**EXERCISE BRIEF**
The records below are to be transcribed exactly as they appear.

**DATA EXTRACTS**

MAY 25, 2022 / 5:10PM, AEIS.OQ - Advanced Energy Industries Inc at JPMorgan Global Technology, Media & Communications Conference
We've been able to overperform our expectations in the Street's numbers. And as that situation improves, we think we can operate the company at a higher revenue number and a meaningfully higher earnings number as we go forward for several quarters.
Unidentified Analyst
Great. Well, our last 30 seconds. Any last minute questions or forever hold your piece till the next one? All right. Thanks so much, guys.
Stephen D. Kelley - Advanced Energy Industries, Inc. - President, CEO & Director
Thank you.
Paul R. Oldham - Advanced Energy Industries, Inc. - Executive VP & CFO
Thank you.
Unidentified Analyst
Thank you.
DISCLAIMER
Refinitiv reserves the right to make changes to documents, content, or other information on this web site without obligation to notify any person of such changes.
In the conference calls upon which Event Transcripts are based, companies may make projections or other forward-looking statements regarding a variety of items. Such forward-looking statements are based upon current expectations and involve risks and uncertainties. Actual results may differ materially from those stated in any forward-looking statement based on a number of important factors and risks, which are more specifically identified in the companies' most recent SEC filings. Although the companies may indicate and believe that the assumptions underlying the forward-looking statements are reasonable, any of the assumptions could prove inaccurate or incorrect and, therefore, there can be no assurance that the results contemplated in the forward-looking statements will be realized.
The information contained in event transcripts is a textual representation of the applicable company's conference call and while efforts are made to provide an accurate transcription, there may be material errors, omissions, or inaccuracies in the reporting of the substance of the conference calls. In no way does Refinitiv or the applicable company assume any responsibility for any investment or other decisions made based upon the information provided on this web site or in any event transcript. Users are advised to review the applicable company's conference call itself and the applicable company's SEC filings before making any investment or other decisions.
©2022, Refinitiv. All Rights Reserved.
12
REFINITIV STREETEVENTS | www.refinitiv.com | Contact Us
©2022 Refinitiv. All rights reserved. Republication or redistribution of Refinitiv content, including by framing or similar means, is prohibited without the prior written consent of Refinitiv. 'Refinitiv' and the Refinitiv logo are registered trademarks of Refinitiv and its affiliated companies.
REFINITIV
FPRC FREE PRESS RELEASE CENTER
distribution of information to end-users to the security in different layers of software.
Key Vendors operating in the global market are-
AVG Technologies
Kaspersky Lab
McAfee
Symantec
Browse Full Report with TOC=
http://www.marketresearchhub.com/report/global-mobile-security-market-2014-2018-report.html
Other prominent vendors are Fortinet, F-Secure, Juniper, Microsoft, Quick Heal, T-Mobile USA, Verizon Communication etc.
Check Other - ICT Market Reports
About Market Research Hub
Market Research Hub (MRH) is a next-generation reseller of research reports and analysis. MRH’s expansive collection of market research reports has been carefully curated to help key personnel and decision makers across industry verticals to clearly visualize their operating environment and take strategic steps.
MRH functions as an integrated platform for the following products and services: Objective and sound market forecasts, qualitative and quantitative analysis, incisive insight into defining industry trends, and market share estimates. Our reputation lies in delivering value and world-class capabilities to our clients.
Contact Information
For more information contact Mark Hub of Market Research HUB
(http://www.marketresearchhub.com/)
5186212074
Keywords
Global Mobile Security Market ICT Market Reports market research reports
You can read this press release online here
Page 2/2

**RESULT OF THE TASK**
MAY 25, 2022 / 5:10PM, AEIS.OQ - Advanced Energy Industries Inc at JPMorgan Global Technology, Media & Communications Conference
We've been able to overperform our expectations in the Street's numbers. And as that situation improves, we think we can operate the company at a higher revenue number and a meaningfully higher earnings number as we go forward for several quarters.
Unidentified Analyst
Great. Well, our last 30 seconds. Any last minute questions or forever hold your piece till the next one? All right. Thanks so much, guys.
Stephen D. Kelley - Advanced Energy Industries, Inc. - President, CEO & Director
Thank you.
Paul R. Oldham - Advanced Energy Industries, Inc. - Executive VP & CFO
Thank you.
Unidentified Analyst
Thank you.
DISCLAIMER
Refinitiv reserves the right to make changes to documents, content, or other information on this web site without obligation to notify any person of such changes.
In the conference calls upon which Event Transcripts are based, companies may make projections or other forward-looking statements regarding a variety of items. Such forward-looking statements are based upon current expectations and involve risks and uncertainties. Actual results may differ materially from those stated in any forward-looking statement based on a number of important factors and risks, which are more specifically identified in the companies' most recent SEC filings. Although the companies may indicate and believe that the assumptions underlying the forward-looking statements are reasonable, any of the assumptions could prove inaccurate or incorrect and, therefore, there can be no assurance that the results contemplated in the forward-looking statements will be realized.
The information contained in event transcripts is a textual representation of the applicable company's conference call and while efforts are made to provide an accurate transcription, there may be material errors, omissions, or inaccuracies in the reporting of the substance of the conference calls. In no way does Refinitiv or the applicable company assume any responsibility for any investment or other decisions made based upon the information provided on this web site or in any event transcript. Users are advised to review the applicable company's conference call itself and the applicable company's SEC filings before making any investment or other decisions.
©2022, Refinitiv. All Rights Reserved.
12
REFINITIV STREETEVENTS | www.refinitiv.com | Contact Us
©2022 Refinitiv. All rights reserved. Republication or redistribution of Refinitiv content, including by framing or similar means, is prohibited without the prior written consent of Refinitiv. 'Refinitiv' and the Refinitiv logo are registered trademarks of Refinitiv and its affiliated companies.
REFINITIV
FPRC FREE PRESS RELEASE CENTER
distribution of information to end-users to the security in different layers of software.
Key Vendors operating in the global market are-
AVG Technologies
Kaspersky Lab
McAfee
Symantec
Browse Full Report with TOC=
http://www.marketresearchhub.com/report/global-mobile-security-market-2014-2018-report.html
Other prominent vendors are Fortinet, F-Secure, Juniper, Microsoft, Quick Heal, T-Mobile USA, Verizon Communication etc.
Check Other - ICT Market Reports
About Market Research Hub
Market Research Hub (MRH) is a next-generation reseller of research reports and analysis. MRH’s expansive collection of market research reports has been carefully curated to help key personnel and decision makers across industry verticals to clearly visualize their operating environment and take strategic steps.
MRH functions as an integrated platform for the following products and services: Objective and sound market forecasts, qualitative and quantitative analysis, incisive insight into defining industry trends, and market share estimates. Our reputation lies in delivering value and world-class capabilities to our clients.
Contact Information
For more information contact Mark Hub of Market Research HUB
(http://www.marketresearchhub.com/)
5186212074
Keywords
Global Mobile Security Market ICT Market Reports market research reports
You can read this press release online here
Page 2/2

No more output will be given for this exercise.